Dataset entries

==========

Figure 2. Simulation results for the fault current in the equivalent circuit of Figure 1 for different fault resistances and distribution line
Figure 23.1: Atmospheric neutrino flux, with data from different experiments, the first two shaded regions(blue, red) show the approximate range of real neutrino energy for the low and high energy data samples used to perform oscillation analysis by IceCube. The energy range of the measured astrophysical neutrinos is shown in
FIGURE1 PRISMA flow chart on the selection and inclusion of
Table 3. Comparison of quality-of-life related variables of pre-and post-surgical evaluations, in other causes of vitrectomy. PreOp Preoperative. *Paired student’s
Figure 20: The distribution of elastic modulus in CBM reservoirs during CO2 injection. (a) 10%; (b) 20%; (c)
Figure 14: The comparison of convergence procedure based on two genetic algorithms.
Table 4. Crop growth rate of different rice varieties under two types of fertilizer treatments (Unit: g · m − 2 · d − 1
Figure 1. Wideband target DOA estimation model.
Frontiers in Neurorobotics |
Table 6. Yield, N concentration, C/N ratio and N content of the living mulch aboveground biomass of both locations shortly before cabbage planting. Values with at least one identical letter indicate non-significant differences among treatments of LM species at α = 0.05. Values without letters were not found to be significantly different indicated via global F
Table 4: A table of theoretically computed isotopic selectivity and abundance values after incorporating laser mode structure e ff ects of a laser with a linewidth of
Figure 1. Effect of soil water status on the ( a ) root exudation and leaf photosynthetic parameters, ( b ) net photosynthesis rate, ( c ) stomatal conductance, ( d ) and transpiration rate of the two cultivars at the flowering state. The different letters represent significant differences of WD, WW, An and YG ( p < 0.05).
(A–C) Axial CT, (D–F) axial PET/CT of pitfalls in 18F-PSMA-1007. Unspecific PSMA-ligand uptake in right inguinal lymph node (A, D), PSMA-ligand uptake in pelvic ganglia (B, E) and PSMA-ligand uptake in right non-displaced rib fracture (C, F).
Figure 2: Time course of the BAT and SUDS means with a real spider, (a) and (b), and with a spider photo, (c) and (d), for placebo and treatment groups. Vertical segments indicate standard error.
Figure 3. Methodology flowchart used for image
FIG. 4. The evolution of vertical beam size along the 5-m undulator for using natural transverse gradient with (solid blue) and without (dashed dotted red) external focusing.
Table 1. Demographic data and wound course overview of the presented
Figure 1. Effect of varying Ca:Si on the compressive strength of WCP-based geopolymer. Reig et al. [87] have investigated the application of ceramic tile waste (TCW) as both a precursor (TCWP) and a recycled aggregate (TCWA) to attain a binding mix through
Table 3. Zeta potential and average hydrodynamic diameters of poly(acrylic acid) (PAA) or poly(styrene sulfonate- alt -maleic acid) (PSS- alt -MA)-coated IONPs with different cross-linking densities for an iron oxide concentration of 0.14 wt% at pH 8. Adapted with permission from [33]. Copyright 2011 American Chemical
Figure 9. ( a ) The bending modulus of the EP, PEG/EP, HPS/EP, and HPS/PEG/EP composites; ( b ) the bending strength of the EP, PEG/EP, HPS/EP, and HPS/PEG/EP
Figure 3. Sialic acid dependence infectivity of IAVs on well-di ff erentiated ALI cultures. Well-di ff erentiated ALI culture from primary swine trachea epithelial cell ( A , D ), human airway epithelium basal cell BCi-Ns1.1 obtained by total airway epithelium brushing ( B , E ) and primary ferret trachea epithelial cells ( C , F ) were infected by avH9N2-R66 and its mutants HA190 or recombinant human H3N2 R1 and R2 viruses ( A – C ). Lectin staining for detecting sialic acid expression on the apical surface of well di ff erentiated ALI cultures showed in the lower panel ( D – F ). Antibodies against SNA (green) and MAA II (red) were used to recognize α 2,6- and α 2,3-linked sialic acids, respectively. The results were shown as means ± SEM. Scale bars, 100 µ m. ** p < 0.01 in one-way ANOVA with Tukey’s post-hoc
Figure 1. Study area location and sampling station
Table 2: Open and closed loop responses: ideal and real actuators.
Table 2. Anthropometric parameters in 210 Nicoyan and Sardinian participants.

==========

> _TASK DIRECTIONS_: Line by line, output the records exactly as given.

> _RESULT FOR THIS EXERCISE_:
Figure 2. Simulation results for the fault current in the equivalent circuit of Figure 1 for different fault resistances and distribution line
Figure 23.1: Atmospheric neutrino flux, with data from different experiments, the first two shaded regions(blue, red) show the approximate range of real neutrino energy for the low and high energy data samples used to perform oscillation analysis by IceCube. The energy range of the measured astrophysical neutrinos is shown in
FIGURE1 PRISMA flow chart on the selection and inclusion of
Table 3. Comparison of quality-of-life related variables of pre-and post-surgical evaluations, in other causes of vitrectomy. PreOp Preoperative. *Paired student’s
Figure 20: The distribution of elastic modulus in CBM reservoirs during CO2 injection. (a) 10%; (b) 20%; (c)
Figure 14: The comparison of convergence procedure based on two genetic algorithms.
Table 4. Crop growth rate of different rice varieties under two types of fertilizer treatments (Unit: g · m − 2 · d − 1
Figure 1. Wideband target DOA estimation model.
Frontiers in Neurorobotics |
Table 6. Yield, N concentration, C/N ratio and N content of the living mulch aboveground biomass of both locations shortly before cabbage planting. Values with at least one identical letter indicate non-significant differences among treatments of LM species at α = 0.05. Values without letters were not found to be significantly different indicated via global F
Table 4: A table of theoretically computed isotopic selectivity and abundance values after incorporating laser mode structure e ff ects of a laser with a linewidth of
Figure 1. Effect of soil water status on the ( a ) root exudation and leaf photosynthetic parameters, ( b ) net photosynthesis rate, ( c ) stomatal conductance, ( d ) and transpiration rate of the two cultivars at the flowering state. The different letters represent significant differences of WD, WW, An and YG ( p < 0.05).
(A–C) Axial CT, (D–F) axial PET/CT of pitfalls in 18F-PSMA-1007. Unspecific PSMA-ligand uptake in right inguinal lymph node (A, D), PSMA-ligand uptake in pelvic ganglia (B, E) and PSMA-ligand uptake in right non-displaced rib fracture (C, F).
Figure 2: Time course of the BAT and SUDS means with a real spider, (a) and (b), and with a spider photo, (c) and (d), for placebo and treatment groups. Vertical segments indicate standard error.
Figure 3. Methodology flowchart used for image
FIG. 4. The evolution of vertical beam size along the 5-m undulator for using natural transverse gradient with (solid blue) and without (dashed dotted red) external focusing.
Table 1. Demographic data and wound course overview of the presented
Figure 1. Effect of varying Ca:Si on the compressive strength of WCP-based geopolymer. Reig et al. [87] have investigated the application of ceramic tile waste (TCW) as both a precursor (TCWP) and a recycled aggregate (TCWA) to attain a binding mix through
Table 3. Zeta potential and average hydrodynamic diameters of poly(acrylic acid) (PAA) or poly(styrene sulfonate- alt -maleic acid) (PSS- alt -MA)-coated IONPs with different cross-linking densities for an iron oxide concentration of 0.14 wt% at pH 8. Adapted with permission from [33]. Copyright 2011 American Chemical
Figure 9. ( a ) The bending modulus of the EP, PEG/EP, HPS/EP, and HPS/PEG/EP composites; ( b ) the bending strength of the EP, PEG/EP, HPS/EP, and HPS/PEG/EP
Figure 3. Sialic acid dependence infectivity of IAVs on well-di ff erentiated ALI cultures. Well-di ff erentiated ALI culture from primary swine trachea epithelial cell ( A , D ), human airway epithelium basal cell BCi-Ns1.1 obtained by total airway epithelium brushing ( B , E ) and primary ferret trachea epithelial cells ( C , F ) were infected by avH9N2-R66 and its mutants HA190 or recombinant human H3N2 R1 and R2 viruses ( A – C ). Lectin staining for detecting sialic acid expression on the apical surface of well di ff erentiated ALI cultures showed in the lower panel ( D – F ). Antibodies against SNA (green) and MAA II (red) were used to recognize α 2,6- and α 2,3-linked sialic acids, respectively. The results were shown as means ± SEM. Scale bars, 100 µ m. ** p < 0.01 in one-way ANOVA with Tukey’s post-hoc
Figure 1. Study area location and sampling station
Table 2: Open and closed loop responses: ideal and real actuators.
Table 2. Anthropometric parameters in 210 Nicoyan and Sardinian participants.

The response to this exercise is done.